• [Brief] Pictures don't belong in the copy; print all the records exactly.

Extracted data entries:
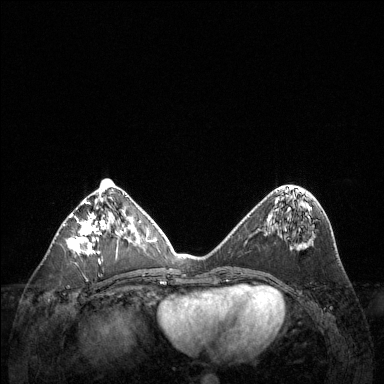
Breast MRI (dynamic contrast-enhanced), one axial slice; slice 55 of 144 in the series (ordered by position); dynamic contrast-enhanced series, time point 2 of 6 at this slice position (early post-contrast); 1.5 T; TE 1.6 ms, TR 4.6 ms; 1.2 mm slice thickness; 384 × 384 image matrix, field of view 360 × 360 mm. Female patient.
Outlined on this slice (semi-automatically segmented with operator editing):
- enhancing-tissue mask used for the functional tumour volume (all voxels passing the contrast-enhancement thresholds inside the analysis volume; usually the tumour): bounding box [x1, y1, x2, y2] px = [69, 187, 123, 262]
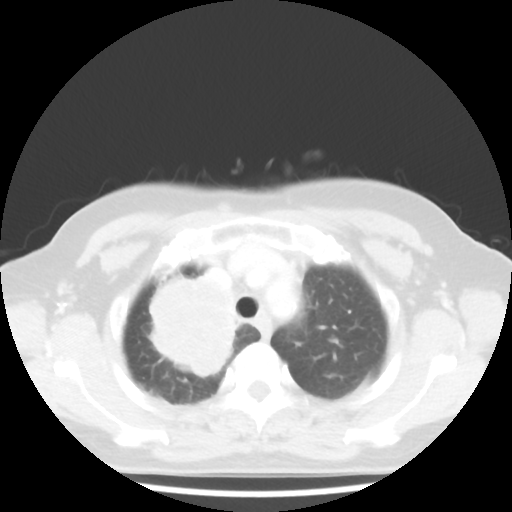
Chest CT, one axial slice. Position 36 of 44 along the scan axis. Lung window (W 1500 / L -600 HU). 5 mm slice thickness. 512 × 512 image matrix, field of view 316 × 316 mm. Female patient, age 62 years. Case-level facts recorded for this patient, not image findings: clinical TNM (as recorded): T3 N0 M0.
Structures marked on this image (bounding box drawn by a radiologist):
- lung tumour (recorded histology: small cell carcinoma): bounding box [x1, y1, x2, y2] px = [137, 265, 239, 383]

• [Response for this exercise]
Breast MRI (dynamic contrast-enhanced), one axial slice; slice 55 of 144 in the series (ordered by position); dynamic contrast-enhanced series, time point 2 of 6 at this slice position (early post-contrast); 1.5 T; TE 1.6 ms, TR 4.6 ms; 1.2 mm slice thickness; 384 × 384 image matrix, field of view 360 × 360 mm. Female patient.
Outlined on this slice (semi-automatically segmented with operator editing):
- enhancing-tissue mask used for the functional tumour volume (all voxels passing the contrast-enhancement thresholds inside the analysis volume; usually the tumour): bounding box [x1, y1, x2, y2] px = [69, 187, 123, 262]
Chest CT, one axial slice. Position 36 of 44 along the scan axis. Lung window (W 1500 / L -600 HU). 5 mm slice thickness. 512 × 512 image matrix, field of view 316 × 316 mm. Female patient, age 62 years. Case-level facts recorded for this patient, not image findings: clinical TNM (as recorded): T3 N0 M0.
Structures marked on this image (bounding box drawn by a radiologist):
- lung tumour (recorded histology: small cell carcinoma): bounding box [x1, y1, x2, y2] px = [137, 265, 239, 383]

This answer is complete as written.